On Thursday, the US news website Axios published an article entitled “West Bank annexations must come in context of Palestinian state, White House tells Israel.”

Some observers understood this to mean that the administration would only agree to recognize Israel’s annexation if Jerusalem agreed to the creation of a Palestinian state.

The story itself does not make that claim. Rather, it quotes US officials saying that any Israeli annexations must come “in the context of an offer to the Palestinians to achieve statehood based upon specific terms, conditions, territorial dimensions and generous economic support.”

A spokesperson for the US State Department was quoted by The Times of Israel to the same effect on Monday.

Indeed, the administration’s position has not changed, a senior US official told The Times of Israel on Friday.

“There is no scoop. We’ve been saying the same thing since Day 1,” he said.

US President Donald Trump and Prime Minister Benjamin Netanyahu at a press conference in the East Room of the White House on January 28, 2020, in Washington. (Sarah Silbiger/Getty Images/AFP)

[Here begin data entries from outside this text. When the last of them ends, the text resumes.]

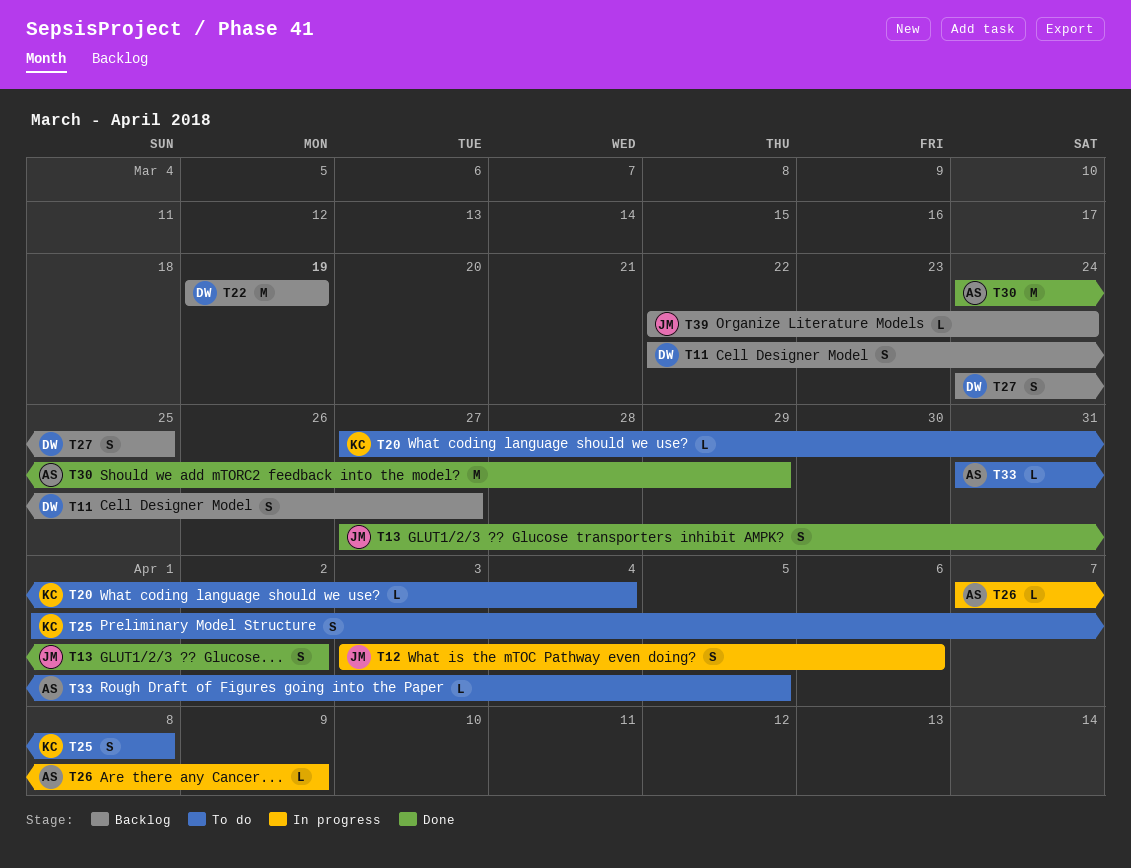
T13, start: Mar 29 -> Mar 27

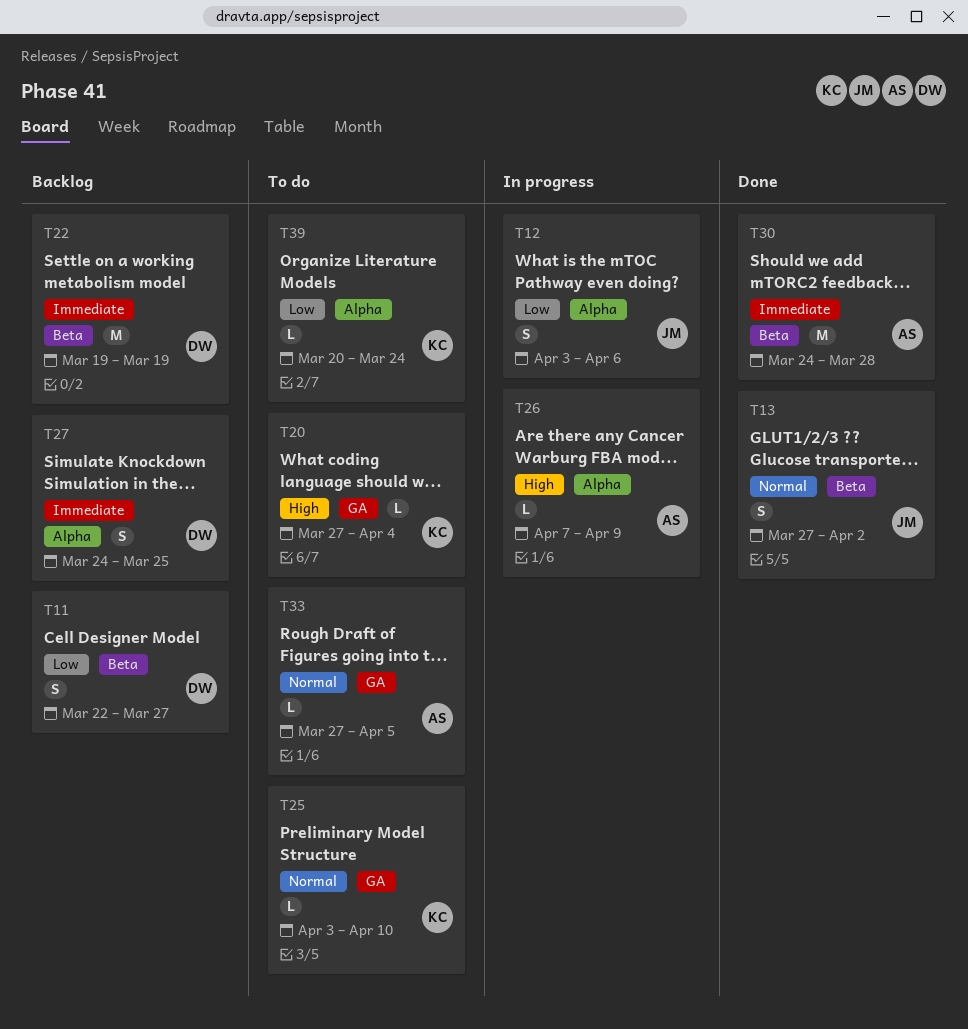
T25, estimate: S -> L
T25, start: Apr 1 -> Apr 3
T25, due: Apr 8 -> Apr 10
T30, due: Mar 29 -> Mar 28
T33, start: Mar 31 -> Mar 27
T39, status: Backlog -> To do
T39, owner: JM -> KC
T39, start: Mar 22 -> Mar 20

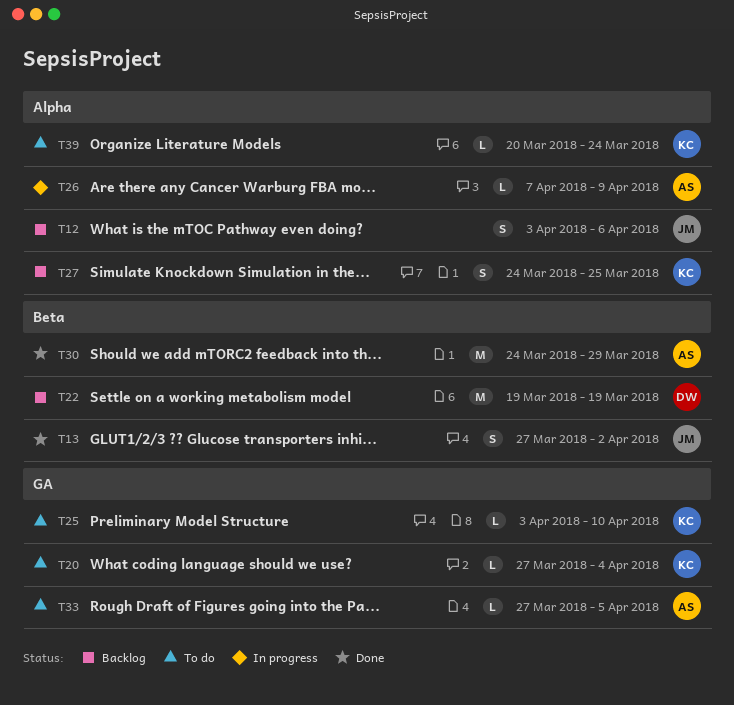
T11: present -> none
T12, status: In progress -> Backlog
T27, owner: DW -> KC
T30, due: Mar 28 -> Mar 29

The US will recognize an Israeli application of sovereignty over parts of the West Bank when a) the joint US-Israel mapping committee has completed its work, b) the Israeli government implements the four-freeze of the areas earmarked for a future Palestinian state and c) the government formally agrees to negotiate with the Palestinians a final-status peace deal based on terms Trump’s peace deal, the official said.

If the Palestinians continue to refuse to engage with the US and Israel on the plan, annexation can go ahead in the absence of a Palestinian state, he added.

Netanyahu has declared repeatedly that he considers the so-called deal of the century a golden opportunity that Israel must not miss, and that he is willing to fulfill the above-mentioned criteria before pressing ahead with annexation.

“Three months ago, the Trump peace plan recognized Israel’s rights in all of Judea and Samaria,” Netanyahu said Sunday, referring to the West Bank by its biblical name. “And President Trump pledged to recognize Israel’s sovereignty over the Jewish communities there and in the Jordan Valley.”

He added: “A couple of months from now, I’m confident that that pledge will be honored.”

Blue and White leader Benny Gantz (left) and Prime Minister Benjamin Netanyahu sign their unity government agreement on April 20, 2020 (courtesy)

According to the wording of the “emergency government” deal between Netanyahu’s Likud party and Benny Gantz’s Blue and White faction, starting July 1, 2020, Netanyahu “will be able to bring the agreement reached with the US on the application of sovereignty [in the West Bank] for the approval of the cabinet and or the Knesset.”

In addition, “the law will be passed as quickly as possible… and will not be disrupted or delayed by the chairmen of either the House or the Foreign Affairs and Defense committees.”

The Netanyahu-Gantz deal stipulates that any Israeli action would need US backing, and must take into account Israel’s peace treaties with neighboring Jordan and Egypt, the only two Arab states that have formal peace treaties and diplomatic relations with Israel.

While the Trump deal formally calls for the establishment of a Palestinian state with limited sovereignty in four years, it is conditioned on a long list of demands and requirement that no Palestinian leadership is likely to accept.

Still, some members of Netanyahu’s Likud party, as well as his current and potentially future coalition partners from the pro-settlement Yamina list, are staunchly opposed to the very notion of a Palestinian state on any parts of the West Bank. The US administration’s insistence on making green light for annexation contingent on a (even theoretical) commitment to Palestinian statehood could hence complicate coalition negotiations.